*EXERCISE DESCRIPTION:* Could you put every line of text from all of the records into a single numbered list, skipping any blank lines and leaving out the pictures?

Saved entries
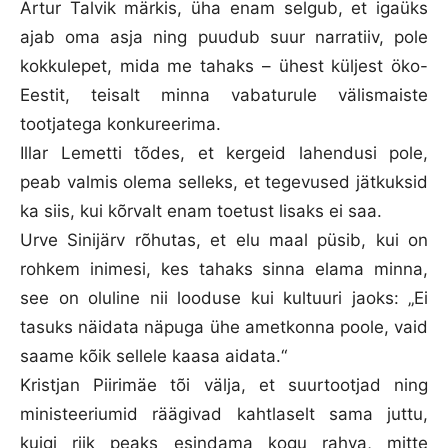
Artur Talvik märkis, üha enam selgub, et igaüks
ajab oma asja ning puudub suur narratiiv, pole
kokkulepet, mida me tahaks – ühest küljest öko-
Eestit, teisalt minna vabaturule välismaiste
tootjatega konkureerima.
Illar Lemetti tõdes, et kergeid lahendusi pole,
peab valmis olema selleks, et tegevused jätkuksid
ka siis, kui kõrvalt enam toetust lisaks ei saa.
Urve Sinijärv rõhutas, et elu maal püsib, kui on
rohkem inimesi, kes tahaks sinna elama minna,
see on oluline nii looduse kui kultuuri jaoks: „Ei
tasuks näidata näpuga ühe ametkonna poole, vaid
saame kõik sellele kaasa aidata.“
Kristjan Piirimäe tõi välja, et suurtootjad ning
ministeeriumid räägivad kahtlaselt sama juttu,
kuigi riik peaks esindama kogu rahva, mitte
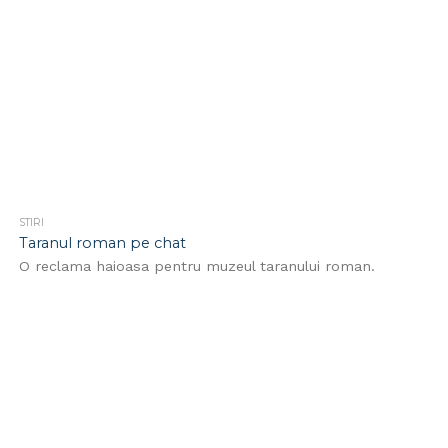
STIRI
Taranul roman pe chat
O reclama haioasa pentru muzeul taranului roman.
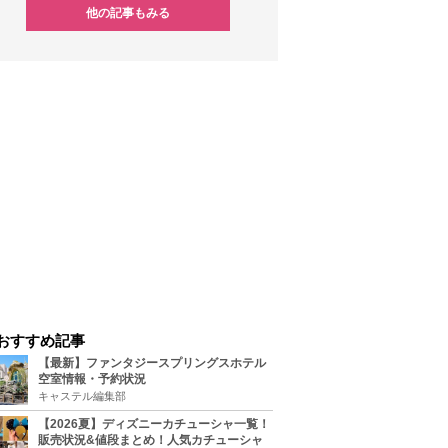
他の記事もみる
おすすめ記事
【最新】ファンタジースプリングスホテル
空室情報・予約状況
キャステル編集部
【2026夏】ディズニーカチューシャ一覧！
販売状況&値段まとめ！人気カチューシャ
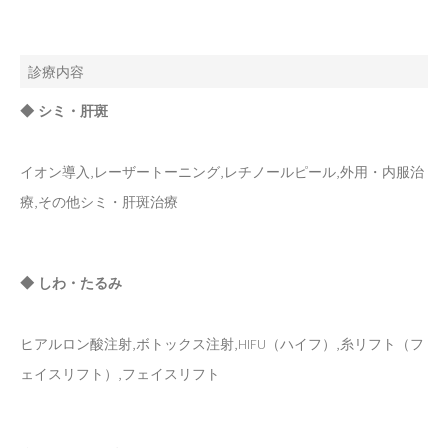
診療内容
◆ シミ・肝斑
イオン導入,レーザートーニング,レチノールピール,外用・内服治
療,その他シミ・肝斑治療
◆ しわ・たるみ
ヒアルロン酸注射,ボトックス注射,HIFU（ハイフ）,糸リフト（フ
ェイスリフト）,フェイスリフト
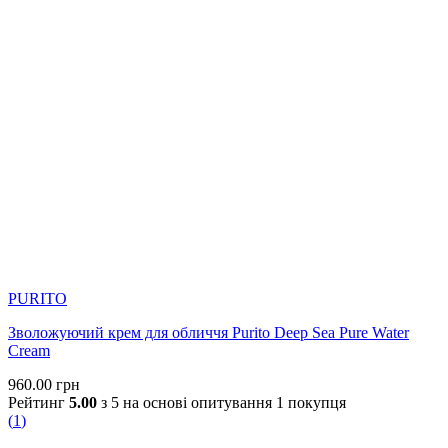
PURITO
Зволожуючий крем для обличчя Purito Deep Sea Pure Water
Cream
960.00
грн
Рейтинг
5.00
з 5 на основі опитування
1
покупця
(
1
)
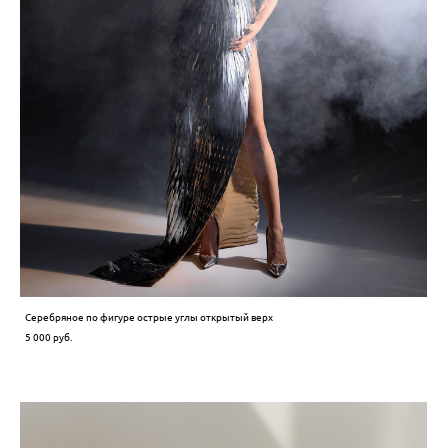
Серебряное по фигуре острые углы открытый верх
5 000 pуб.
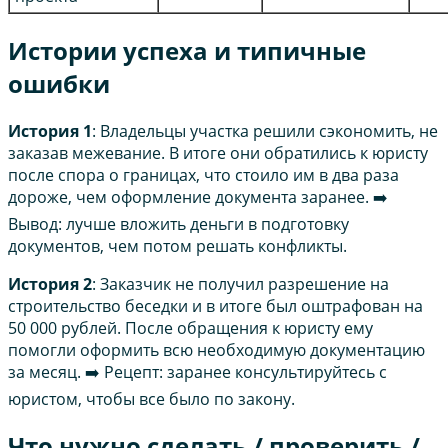
Истории успеха и типичные
ошибки
История 1
: Владельцы участка решили сэкономить, не
заказав межевание. В итоге они обратились к юристу
после спора о границах, что стоило им в два раза
дороже, чем оформление документа заранее. ➡️
Вывод: лучше вложить деньги в подготовку
документов, чем потом решать конфликты.
История 2
: Заказчик не получил разрешение на
строительство беседки и в итоге был оштрафован на
50 000 рублей. После обращения к юристу ему
помогли оформить всю необходимую документацию
за месяц. ➡️ Рецепт: заранее консультируйтесь с
юристом, чтобы все было по закону.
Что нужно сделать / проверить /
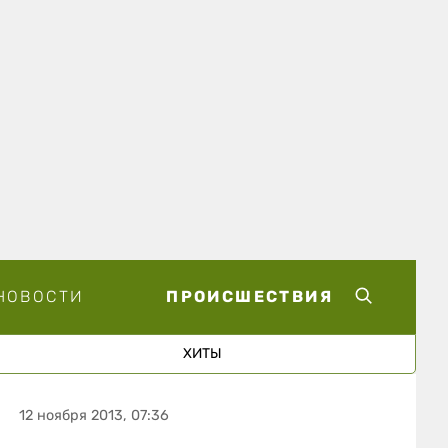
НОВОСТИ
ПРОИСШЕСТВИЯ
ХИТЫ
12 ноября 2013, 07:36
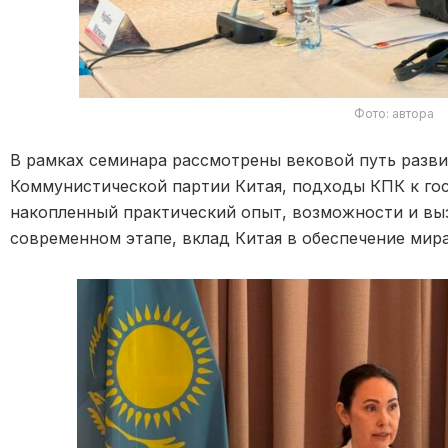
Фото: автора
В рамках семинара рассмотрены вековой путь разв
Коммунистической партии Китая, подходы КПК к го
накопленный практический опыт, возможности и вы
современном этапе, вклад Китая в обеспечение мир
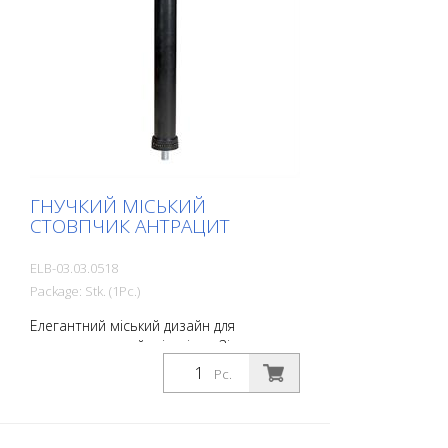
ГНУЧКИЙ МІСЬКИЙ
СТОВПЧИК АНТРАЦИТ
ELB-03.03.0518
Package: Stk. (1Pc.)
Елегантний міський дизайн для
центральних районів міста. Зі
світловідбиваючою фольгою та
Pc.
світловідбивачами зі скляних намистин.
Колір: Антрацит Матеріал: пластик
Пластик Матеріал кріплення: Алюмінієва
заземлювальна розетка - PZ 1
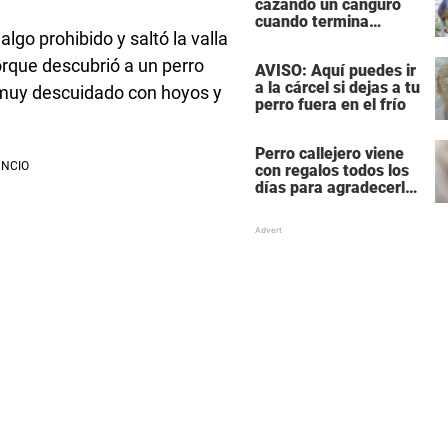
cazando un canguro
cuando termina
lgo prohibido y saltó la valla
siendo cazado él
mismo
rque descubrió a un perro
AVISO: Aquí puedes ir
a la cárcel si dejas a tu
a muy descuidado con hoyos y
perro fuera en el frío
Perro callejero viene
con regalos todos los
días para agradecerle
a la mujer que le da
comida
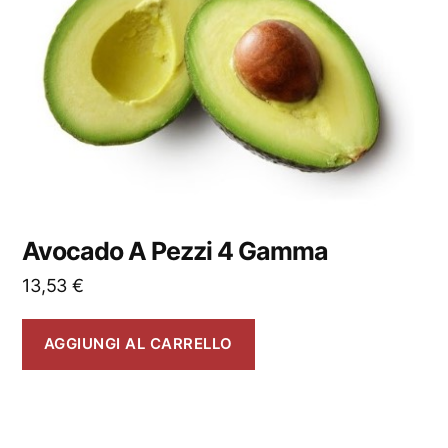
Avocado A Pezzi 4 Gamma
13,53
€
AGGIUNGI AL CARRELLO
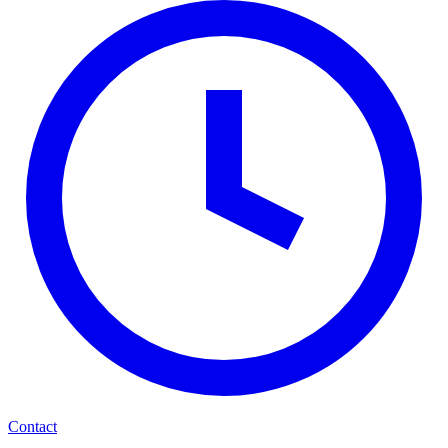
Contact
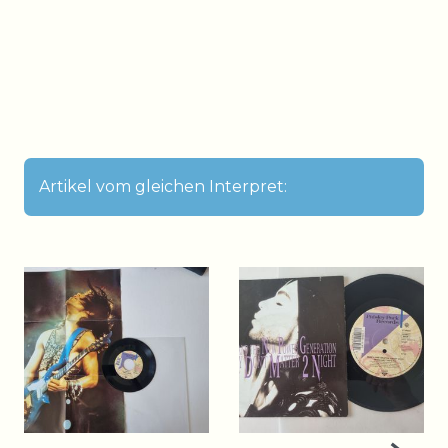
Artikel vom gleichen Interpret:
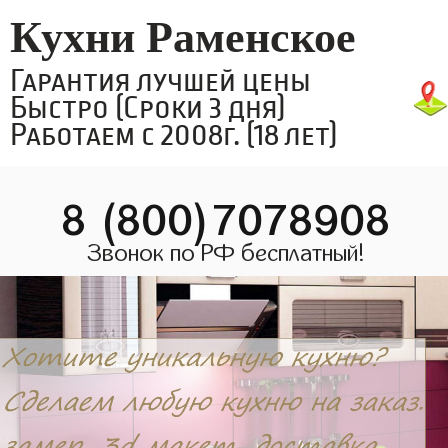
Кухни Раменское
Гарантия лучшей цены
Быстро (Сроки 3 дня)
Работаем с 2008г. (18 лет)
8 (800)7078908
Звонок по РФ бесплатный!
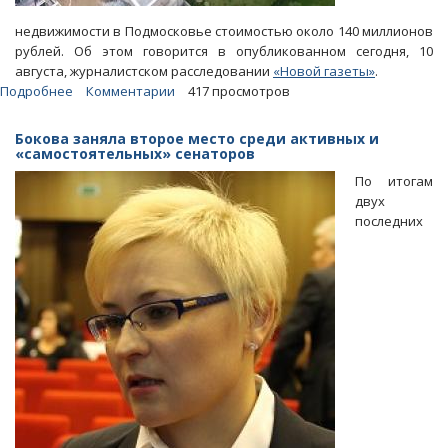
недвижимости в Подмосковье стоимостью около 140 миллионов
рублей. Об этом говорится в опубликованном сегодня, 10
августа, журналистском расследовании
«Новой газеты»
.
Подробнее
о
Комментарии
417 просмотров
У
дочери
Бокова заняла второе место среди активных и
оскандалившегося
«самостоятельных» сенаторов
депутата
По итогам
ГД
двух
Слуцкого
последних
нашли
роскошный
особняк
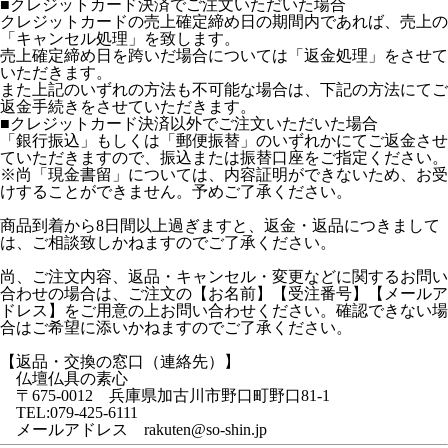
■クレジットカード決済でご注文いただいた場合
クレジットカードの売上確定締め日の期間内であれば、売上の
「キャンセル処理」を致します。
売上確定締め日を跨いだ場合については「返金処理」をさせて
いただきます。
また上記のいずれの方法も不可能な場合は、下記の方法にてご
返金手続きをさせていただきます。
■クレジットカード決済以外でご注文いただいた場合
「銀行振込」もしくは「郵便振替」のいずれかにてご返金させ
ていただきますので、振込または振替口座をご指定ください。
※尚「現金書留」については、内容証明ができないため、お受
けすることができません。予めご了承ください。
商品到着から8日間以上過ぎますと、返金・返品につきまして
は、ご相談致しかねますのでご了承ください。
尚、ご注文内容、返品・キャンセル・変更などに関するお問い
合わせの場合は、ご注文の【お名前】【受注番号】【メールア
ドレス】をご用意の上お問い合わせください。確認できない場
合はご希望に添いかねますのでご了承ください。
【返品・交換の窓口（連絡先）】
仏壇仏具の素心
〒675-0012 兵庫県加古川市野口町野口81-1
TEL:079-425-6111
メールアドレス rakuten@so-shin.jp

*EXPECTED OUTPUT:*
1. Artur Talvik märkis, üha enam selgub, et igaüks
2. ajab oma asja ning puudub suur narratiiv, pole
3. kokkulepet, mida me tahaks – ühest küljest öko-
4. Eestit, teisalt minna vabaturule välismaiste
5. tootjatega konkureerima.
6. Illar Lemetti tõdes, et kergeid lahendusi pole,
7. peab valmis olema selleks, et tegevused jätkuksid
8. ka siis, kui kõrvalt enam toetust lisaks ei saa.
9. Urve Sinijärv rõhutas, et elu maal püsib, kui on
10. rohkem inimesi, kes tahaks sinna elama minna,
11. see on oluline nii looduse kui kultuuri jaoks: „Ei
12. tasuks näidata näpuga ühe ametkonna poole, vaid
13. saame kõik sellele kaasa aidata.“
14. Kristjan Piirimäe tõi välja, et suurtootjad ning
15. ministeeriumid räägivad kahtlaselt sama juttu,
16. kuigi riik peaks esindama kogu rahva, mitte
17. STIRI
18. Taranul roman pe chat
19. O reclama haioasa pentru muzeul taranului roman.
20. 他の記事もみる
21. おすすめ記事
22. 【最新】ファンタジースプリングスホテル
23. 空室情報・予約状況
24. キャステル編集部
25. 【2026夏】ディズニーカチューシャ一覧！
26. 販売状況&値段まとめ！人気カチューシャ
27. 診療内容
28. ◆ シミ・肝斑
29. イオン導入,レーザートーニング,レチノールピール,外用・内服治
30. 療,その他シミ・肝斑治療
31. ◆ しわ・たるみ
32. ヒアルロン酸注射,ボトックス注射,HIFU（ハイフ）,糸リフト（フ
33. ェイスリフト）,フェイスリフト
34. PURITO
35. Зволожуючий крем для обличчя Purito Deep Sea Pure Water
36. Cream
37. 960.00
38. грн
39. Рейтинг
40. 5.00
41. з 5 на основі опитування
42. 1
43. покупця
44. (
45. 1
46. )
47. Серебряное по фигуре острые углы открытый верх
48. 5 000 pуб.
49. Истории успеха и типичные
50. ошибки
51. История 1
52. : Владельцы участка решили сэкономить, не
53. заказав межевание. В итоге они обратились к юристу
54. после спора о границах, что стоило им в два раза
55. дороже, чем оформление документа заранее. ➡️
56. Вывод: лучше вложить деньги в подготовку
57. документов, чем потом решать конфликты.
58. История 2
59. : Заказчик не получил разрешение на
60. строительство беседки и в итоге был оштрафован на
61. 50 000 рублей. После обращения к юристу ему
62. помогли оформить всю необходимую документацию
63. за месяц. ➡️ Рецепт: заранее консультируйтесь с
64. юристом, чтобы все было по закону.
65. Что нужно сделать / проверить /
66. НОВОСТИ
67. ПРОИСШЕСТВИЯ
68. ХИТЫ
69. 12 ноября 2013, 07:36
70. Фото: автора
71. В рамках семинара рассмотрены вековой путь разв
72. Коммунистической партии Китая, подходы КПК к го
73. накопленный практический опыт, возможности и вы
74. современном этапе, вклад Китая в обеспечение мир
75. ГНУЧКИЙ МІСЬКИЙ
76. СТОВПЧИК АНТРАЦИТ
77. ELB-03.03.0518
78. Package: Stk. (1Pc.)
79. Елегантний міський дизайн для
80. центральних районів міста. Зі
81. світловідбиваючою фольгою та
82. Pc.
83. світловідбивачами зі скляних намистин.
84. Колір: Антрацит Матеріал: пластик
85. Пластик Матеріал кріплення: Алюмінієва
86. заземлювальна розетка - PZ 1
87. cazando un canguro
88. cuando termina
89. lgo prohibido y saltó la valla
90. siendo cazado él
91. mismo
92. rque descubrió a un perro
93. AVISO: Aquí puedes ir
94. a la cárcel si dejas a tu
95. a muy descuidado con hoyos y
96. perro fuera en el frío
97. Perro callejero viene
98. con regalos todos los
99. días para agradecerle
100. a la mujer que le da
101. comida
102. Avocado A Pezzi 4 Gamma
103. 13,53
104. €
105. AGGIUNGI AL CARRELLO
106. Contact
107. Artikel vom gleichen Interpret:
108. Кухни Раменское
109. Гарантия лучшей цены
110. Быстро (Сроки 3 дня)
111. Работаем с 2008г. (18 лет)
112. 8 (800)7078908
113. Звонок по РФ бесплатный!
114. недвижимости в Подмосковье стоимостью около 140 миллионов
115. рублей. Об этом говорится в опубликованном сегодня, 10
116. августа, журналистском расследовании
117. «Новой газеты»
118. .
119. Подробнее
120. о
121. Комментарии
122. 417 просмотров
123. У
124. дочери
125. Бокова заняла второе место среди активных и
126. оскандалившегося
127. «самостоятельных» сенаторов
128. депутата
129. По итогам
130. ГД
131. двух
132. Слуцкого
133. последних
134. нашли
135. роскошный
136. особняк
137. ■クレジットカード決済でご注文いただいた場合
138. クレジットカードの売上確定締め日の期間内であれば、売上の
139. 「キャンセル処理」を致します。
140. 売上確定締め日を跨いだ場合については「返金処理」をさせて
141. いただきます。
142. また上記のいずれの方法も不可能な場合は、下記の方法にてご
143. 返金手続きをさせていただきます。
144. ■クレジットカード決済以外でご注文いただいた場合
145. 「銀行振込」もしくは「郵便振替」のいずれかにてご返金させ
146. ていただきますので、振込または振替口座をご指定ください。
147. ※尚「現金書留」については、内容証明ができないため、お受
148. けすることができません。予めご了承ください。
149. 商品到着から8日間以上過ぎますと、返金・返品につきまして
150. は、ご相談致しかねますのでご了承ください。
151. 尚、ご注文内容、返品・キャンセル・変更などに関するお問い
152. 合わせの場合は、ご注文の【お名前】【受注番号】【メールア
153. ドレス】をご用意の上お問い合わせください。確認できない場
154. 合はご希望に添いかねますのでご了承ください。
155. 【返品・交換の窓口（連絡先）】
156. 仏壇仏具の素心
157. 〒675-0012 兵庫県加古川市野口町野口81-1
158. TEL:079-425-6111
159. メールアドレス rakuten@so-shin.jp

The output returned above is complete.